**Text**
━━━━━━━━

Closed for the winter?

Where to get local produce in the winter months

Farmers Markets are fantastic sources for local and seasonal fruits, vegetables, crafts, and pastries. Local farmers markets have a fun, festival-like atmosphere with various food vendors and bright colors supplied by the fresh produce. It seems that frequenting these markets has boundless benefits; the only problem is where to get your produce during the winter? As the farmers market season has come to a close, many may return to shopping big-box grocery stores for food products. However, several options are available that can help keep local produce in your kitchen year-round!


Grow your own indoor herb garden

If you can’t live without fresh herbs, why not flex your green thumb and grow them yourself? Below are the steps to help you grow your very own indoor herb garden.

  1. Choose your plants. Make sure you choose plants you know thrive well indoors; a few of these include rosemary, thyme, basil, mint, and oregano. You may also find more success in growing your plants from seedlings purchased at the local nursery, rather than from seeds.

━━━━━━━━

Excerpt from a dataset:
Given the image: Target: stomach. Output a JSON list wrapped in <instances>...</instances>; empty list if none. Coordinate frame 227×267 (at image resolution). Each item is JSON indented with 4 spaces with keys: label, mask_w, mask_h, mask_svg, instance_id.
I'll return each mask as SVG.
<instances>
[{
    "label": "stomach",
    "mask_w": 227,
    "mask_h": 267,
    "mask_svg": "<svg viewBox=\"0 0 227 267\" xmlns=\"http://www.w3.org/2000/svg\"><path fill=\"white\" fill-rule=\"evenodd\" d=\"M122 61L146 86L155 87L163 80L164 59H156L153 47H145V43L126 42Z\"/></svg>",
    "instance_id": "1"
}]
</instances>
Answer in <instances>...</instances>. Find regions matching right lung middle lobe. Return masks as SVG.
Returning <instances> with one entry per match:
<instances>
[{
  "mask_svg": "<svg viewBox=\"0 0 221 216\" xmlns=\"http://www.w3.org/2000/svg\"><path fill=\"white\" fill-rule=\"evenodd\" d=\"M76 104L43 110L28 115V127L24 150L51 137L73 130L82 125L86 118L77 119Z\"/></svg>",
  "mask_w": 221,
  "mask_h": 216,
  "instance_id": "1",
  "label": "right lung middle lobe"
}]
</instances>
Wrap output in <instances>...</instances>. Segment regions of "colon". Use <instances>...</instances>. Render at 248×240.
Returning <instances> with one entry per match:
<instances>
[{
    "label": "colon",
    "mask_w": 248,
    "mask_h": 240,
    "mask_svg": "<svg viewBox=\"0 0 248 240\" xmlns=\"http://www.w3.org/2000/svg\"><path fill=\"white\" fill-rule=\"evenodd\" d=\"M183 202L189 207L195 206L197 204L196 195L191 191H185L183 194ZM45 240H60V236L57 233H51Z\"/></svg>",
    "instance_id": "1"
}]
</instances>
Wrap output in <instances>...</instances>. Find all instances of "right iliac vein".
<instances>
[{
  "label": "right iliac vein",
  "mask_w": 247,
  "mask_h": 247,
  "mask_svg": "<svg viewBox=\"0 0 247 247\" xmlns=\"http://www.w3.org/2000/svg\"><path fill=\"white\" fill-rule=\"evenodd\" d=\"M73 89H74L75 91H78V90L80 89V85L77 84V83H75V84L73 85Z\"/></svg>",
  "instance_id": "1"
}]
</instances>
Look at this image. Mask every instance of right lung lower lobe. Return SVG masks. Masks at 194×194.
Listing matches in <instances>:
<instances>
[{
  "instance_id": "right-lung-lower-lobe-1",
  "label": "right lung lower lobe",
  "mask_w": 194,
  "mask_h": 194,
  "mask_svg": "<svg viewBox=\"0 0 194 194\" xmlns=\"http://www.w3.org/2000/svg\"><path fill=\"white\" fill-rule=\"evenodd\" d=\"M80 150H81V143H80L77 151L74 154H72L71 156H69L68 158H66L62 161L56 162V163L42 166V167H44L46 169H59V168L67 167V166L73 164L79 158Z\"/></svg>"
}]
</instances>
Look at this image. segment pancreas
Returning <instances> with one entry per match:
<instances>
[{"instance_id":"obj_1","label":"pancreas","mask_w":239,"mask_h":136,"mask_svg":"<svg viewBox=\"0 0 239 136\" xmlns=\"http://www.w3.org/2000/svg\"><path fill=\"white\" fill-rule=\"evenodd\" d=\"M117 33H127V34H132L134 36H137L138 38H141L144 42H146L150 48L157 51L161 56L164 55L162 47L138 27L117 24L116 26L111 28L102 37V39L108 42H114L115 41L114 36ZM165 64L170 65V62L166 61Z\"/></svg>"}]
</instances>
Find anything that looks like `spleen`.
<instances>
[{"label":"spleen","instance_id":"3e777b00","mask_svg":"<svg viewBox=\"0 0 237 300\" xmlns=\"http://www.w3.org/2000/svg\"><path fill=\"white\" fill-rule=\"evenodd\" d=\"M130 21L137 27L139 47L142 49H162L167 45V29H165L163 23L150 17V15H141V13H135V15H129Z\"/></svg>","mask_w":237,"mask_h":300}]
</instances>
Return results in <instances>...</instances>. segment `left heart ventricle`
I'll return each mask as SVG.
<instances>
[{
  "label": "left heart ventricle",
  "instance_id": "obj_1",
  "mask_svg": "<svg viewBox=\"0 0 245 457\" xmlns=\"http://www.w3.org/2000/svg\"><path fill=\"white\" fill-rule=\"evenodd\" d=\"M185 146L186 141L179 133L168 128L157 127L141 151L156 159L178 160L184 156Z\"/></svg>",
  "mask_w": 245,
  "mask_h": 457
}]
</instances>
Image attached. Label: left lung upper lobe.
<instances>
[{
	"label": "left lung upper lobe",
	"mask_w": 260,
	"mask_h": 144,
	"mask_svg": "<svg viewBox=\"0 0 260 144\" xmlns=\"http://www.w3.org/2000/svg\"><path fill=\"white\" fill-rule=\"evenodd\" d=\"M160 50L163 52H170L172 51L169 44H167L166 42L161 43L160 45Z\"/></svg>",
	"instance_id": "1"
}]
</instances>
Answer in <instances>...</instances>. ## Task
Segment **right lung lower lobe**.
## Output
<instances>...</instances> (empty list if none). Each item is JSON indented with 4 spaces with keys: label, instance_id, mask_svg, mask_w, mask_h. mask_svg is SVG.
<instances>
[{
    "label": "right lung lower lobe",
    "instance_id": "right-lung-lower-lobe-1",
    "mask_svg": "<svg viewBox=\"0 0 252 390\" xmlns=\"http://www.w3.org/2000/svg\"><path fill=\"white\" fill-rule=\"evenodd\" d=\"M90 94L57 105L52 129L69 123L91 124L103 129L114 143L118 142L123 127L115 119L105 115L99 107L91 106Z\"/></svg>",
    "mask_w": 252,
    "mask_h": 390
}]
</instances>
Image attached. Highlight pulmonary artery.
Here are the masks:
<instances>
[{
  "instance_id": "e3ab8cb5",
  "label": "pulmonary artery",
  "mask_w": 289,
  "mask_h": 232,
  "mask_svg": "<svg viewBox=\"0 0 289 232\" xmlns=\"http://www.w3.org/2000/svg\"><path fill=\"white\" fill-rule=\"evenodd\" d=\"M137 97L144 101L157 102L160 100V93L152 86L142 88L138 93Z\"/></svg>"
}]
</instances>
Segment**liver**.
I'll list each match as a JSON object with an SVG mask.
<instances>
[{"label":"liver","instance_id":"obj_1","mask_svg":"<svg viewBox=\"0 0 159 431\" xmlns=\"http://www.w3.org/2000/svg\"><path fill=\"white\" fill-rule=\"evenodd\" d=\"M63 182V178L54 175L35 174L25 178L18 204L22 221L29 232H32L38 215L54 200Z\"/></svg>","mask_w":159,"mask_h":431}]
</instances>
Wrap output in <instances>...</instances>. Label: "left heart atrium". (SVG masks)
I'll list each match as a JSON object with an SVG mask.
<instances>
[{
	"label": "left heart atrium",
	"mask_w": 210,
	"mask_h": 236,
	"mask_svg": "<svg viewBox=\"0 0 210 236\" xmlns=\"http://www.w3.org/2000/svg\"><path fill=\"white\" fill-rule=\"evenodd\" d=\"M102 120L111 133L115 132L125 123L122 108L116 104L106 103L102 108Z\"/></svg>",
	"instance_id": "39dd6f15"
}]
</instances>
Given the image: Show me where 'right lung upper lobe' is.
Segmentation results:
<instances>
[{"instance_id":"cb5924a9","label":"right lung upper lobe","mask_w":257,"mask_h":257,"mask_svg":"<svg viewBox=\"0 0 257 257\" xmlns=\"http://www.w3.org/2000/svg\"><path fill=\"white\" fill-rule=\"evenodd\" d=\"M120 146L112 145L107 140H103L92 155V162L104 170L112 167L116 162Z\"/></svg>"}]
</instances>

━━━━━━━━

**Exercises**
1. Copy the stretch of the winter produce article from "Farmers Markets are" through "your kitchen year-round!", renaming "big-box grocery stores" as "supermarket chains".
2. Which plants does the winter produce article name as thriving indoors?
3. Resume the article on winter produce at the point where it stops.
The items are not needed for any of the work here.

**Answers for the exercise**
1.
Farmers Markets are fantastic sources for local and seasonal fruits, vegetables, crafts, and pastries. Local farmers markets have a fun, festival-like atmosphere with various food vendors and bright colors supplied by the fresh produce. It seems that frequenting these markets has boundless benefits; the only problem is where to get your produce during the winter? As the farmers market season has come to a close, many may return to shopping supermarket chains for food products. However, several options are available that can help keep local produce in your kitchen year-round!

2. Rosemary, thyme, basil, mint, and oregano.

3.
  2. Drainage. Herbs can grow in just about any container, so long as there is adequate drainage. You can choose a pot from the local garden store, or you can upcycle containers from around your home! To further ensure adequate drainage, try adding a small layer of pebbles to the bottom of your container; this prevents the soil from being saturated.

  3. Sun, sun, sun, here it comes! It is recommended that your herbs get around 6 hours of direct sunlight every day, so be sure to choose a spot in your home that gets plenty of consistent and direct sunlight. South windows provide the most consistent direct sunlight throughout the year and may be best for your herbs.

  4. H2O. One of the most important factors in the success of your garden is how much and how often you water your plants. A common issue is overwatering, and while allowing for adequate drainage helps, it cannot save plants that are consistently overwatered. A good rule to follow is to ensure the soil is consistently moist, but not sopping wet. If your soil is wet but the leaves turn yellow and begin wilting, scale back your watering.

  5. Harvest. The best part about having an indoor herb garden is always having fresh herbs available. The best way to harvest herbs is to snip a portion off with kitchen shears or to pinch the stem and carefully remove a part of the plant. It is best to avoid harvesting more than a quarter of the plant at a time to prevent stress and the possible demise of your plant.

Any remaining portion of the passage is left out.